More Banks Fail and More Bank Failures in the Forecast

The news seems to get worse each day – US banks are failing at a rate that hasn’t been seen in decades. According to this CNN article, there have already been 14 bank failures through the middle of February. There were 25 bank failures in 2008, meaning we are over halfway to last year’s number of bank failures through 2 month. And more bank failures are on the horizon.

What should you do if your bank fails?

In a previous article I asked the question What Happens if Your Bank Fails? The short answer is that if the bank is covered by FDIC insurance or the NCUA, then you don’t have much to worry about as long as you didn’t have deposits above the limits.You may consider moving your money to another institution, but the bank will likely be absorbed by another financial institution or otherwise taken over, so it shouldn’t matter much. The bigger problem is with the system.

How do bank failures affect the US?

Banks failures are hurting the US. Consumers and tax payers are losing confidence in the banking industry and the government is spending billions of dollars on FDIC insurance payments. The collapse of IndyMac last summer cost taxpayers $8.9 billion from the FDIC fund, and the FDIC maintains that losses will extend up to $40 billion by 2013. With banks failing at the current rate, don’t be surprised if the final numbers exceed expectations.

A downward spiral?

Banks are hurting due to bad loans and mortgages and no longer have the cash flow to continue making as many loans. The Fed lowered rates to roughly 0% to increase the lending rate, but that also means banks aren’t making as much money on loans. The lending market has also dried up, with lending restrictions tightening and fewer loans being made. Few new loans at lower rates means lower cash flow. See where this is going? Yeah, it’s ugly, and it’s getting worse.

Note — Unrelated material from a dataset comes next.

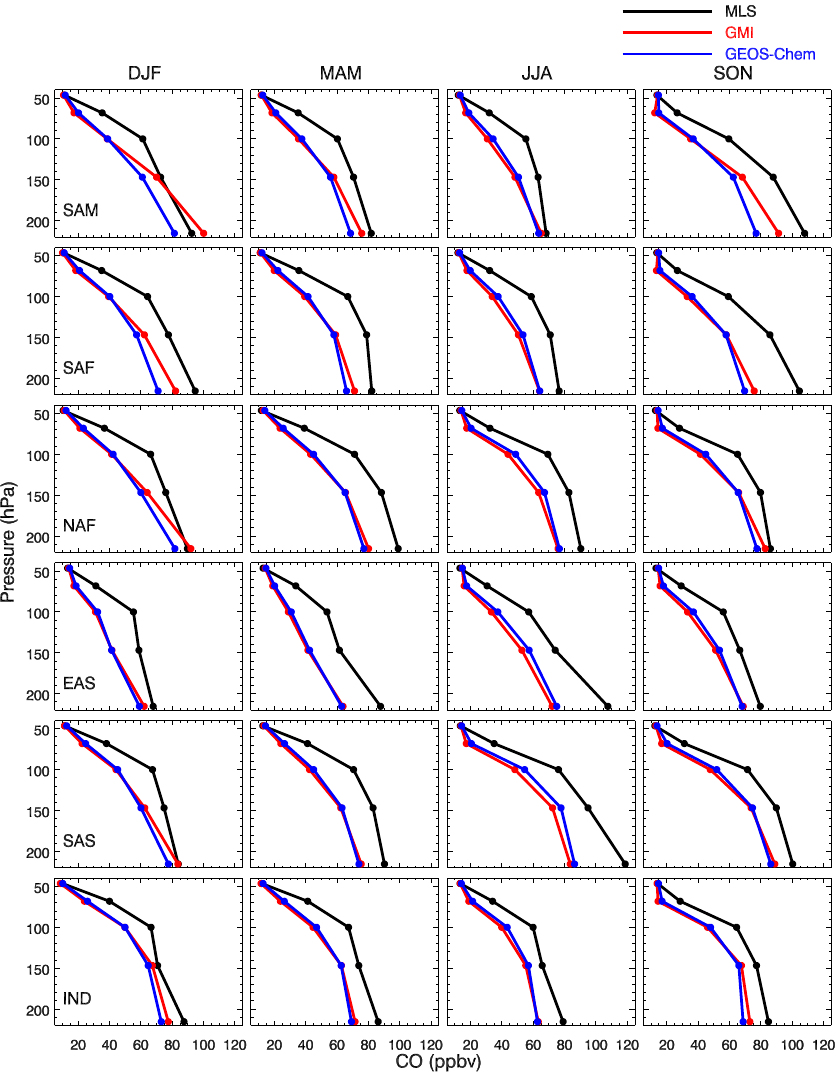
Figure 14. Climatological (8-year) seasonal mean vertical profile of CO mixing ratio from MLS V4 data (black line), GMI model simulation with MLS AKs applied (red line) and GEOS-Chem model simulation with MLS AKs applied (blue line) over the selected six regions: (top row) South America, (second row from top) southern Africa, (third row from top) northern Africa, (fourth row from top) East Asia, (fifth row from top) South Asia and (bottom row)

What does this mean for high yield savings accounts?

Well, your money should be safe as long as you bank with an institution covered by the FDIC or NCUA. But as you have probably noticed already – interest rates for high yield savings accounts have dropped dramatically over the last few months and will continue dropping for the foreseeable future. Better start looking into high yield CDs if you want to lock in higher returns.